* [DIRECTIONS FOR THIS TASK]: Write what comes next in the news report below about the WHO's warning on declining COVID-19 testing, starting after its final sentence.

Creative rendition of SARS-CoV-2 particles (not to scale). Credit: National Institute of Allergy and Infectious Diseases, NIH

A dramatic drop in testing for COVID-19 has left the world blind to the virus's continuing rampage and its potentially dangerous mutations, the World Health Organization warned Tuesday.

The UN health agency said that reported COVID cases and deaths had been dropping dramatically.

"Last week, just over 15 thousand deaths were reported to WHO—the lowest weekly total since March 2020," WHO chief Tedros Adhanom Ghebreyesus told reporters.

While this is "a very welcome trend," he warned that the declining numbers could also be a result of significant cuts in testing for the virus.

"This makes us increasingly blind to patterns of transmission and evolution," Tedros said.

"When it comes to a , ignorance is not bliss."

William Rodriguez, who heads the global diagnostics alliance FIND, also decried that many governments in recent months simply stopped looking for COVID cases.

* [RECORDS SUPPLIED]:
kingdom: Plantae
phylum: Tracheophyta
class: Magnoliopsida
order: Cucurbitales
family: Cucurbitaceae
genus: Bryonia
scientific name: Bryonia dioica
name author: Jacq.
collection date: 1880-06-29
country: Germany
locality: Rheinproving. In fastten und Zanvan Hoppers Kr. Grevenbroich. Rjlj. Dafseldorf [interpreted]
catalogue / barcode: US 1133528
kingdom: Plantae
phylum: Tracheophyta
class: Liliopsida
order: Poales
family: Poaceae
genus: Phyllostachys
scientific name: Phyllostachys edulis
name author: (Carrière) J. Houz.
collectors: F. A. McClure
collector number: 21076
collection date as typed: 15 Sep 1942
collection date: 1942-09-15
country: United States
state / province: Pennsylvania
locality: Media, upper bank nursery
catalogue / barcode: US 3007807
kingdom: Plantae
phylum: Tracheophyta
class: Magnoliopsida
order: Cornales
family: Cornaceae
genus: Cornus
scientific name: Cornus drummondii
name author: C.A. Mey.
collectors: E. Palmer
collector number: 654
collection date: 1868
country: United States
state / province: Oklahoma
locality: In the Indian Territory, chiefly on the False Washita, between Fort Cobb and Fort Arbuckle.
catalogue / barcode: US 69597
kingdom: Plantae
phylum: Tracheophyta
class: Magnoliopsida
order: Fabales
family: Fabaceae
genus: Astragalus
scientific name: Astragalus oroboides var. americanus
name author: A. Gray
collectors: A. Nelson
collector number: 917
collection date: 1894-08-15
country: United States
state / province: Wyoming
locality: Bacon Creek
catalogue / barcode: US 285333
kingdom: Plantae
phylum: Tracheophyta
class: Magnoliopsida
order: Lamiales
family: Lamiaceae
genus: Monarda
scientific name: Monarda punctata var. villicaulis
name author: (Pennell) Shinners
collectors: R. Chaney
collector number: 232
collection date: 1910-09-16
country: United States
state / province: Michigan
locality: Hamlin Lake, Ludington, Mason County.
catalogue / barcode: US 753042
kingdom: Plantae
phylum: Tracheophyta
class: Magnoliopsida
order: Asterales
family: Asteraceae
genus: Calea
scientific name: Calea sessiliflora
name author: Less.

* [RESPONSE BELOW]:
Speaking at the press conference hosted by WHO, he pointed out that in the past four months, amid surging COVID cases from the Omicron variant, "testing rates have plummeted by 70 to 90 percent worldwide."

The plunging testing rates came despite the fact that there is now more access to accurate testing than ever before.

"We have an unprecedented ability to know what is happening," Rodriguez pointed out.

"And yet today because testing has been the first casualty of a global decision to let down our guard, we're becoming blind to what is happening with this virus."

The COVID-19 pandemic has officially caused more than six million deaths since the virus first surfaced in China in late 2019, but the true toll is believed to be at least three times that high.

While many have been removing measures and trying to move back to a semblance of normality, the WHO stresses that the pandemic is still not over.

"This won't go away just because countries stop looking for it," Tedros said, pointing out that "it is still spreading, it is still changing, and it is still killing."

He cautioned that "the threat of a dangerous new variant remains very real."

"And although deaths are declining, we still don't understand the long-term consequences of infection in those who survive."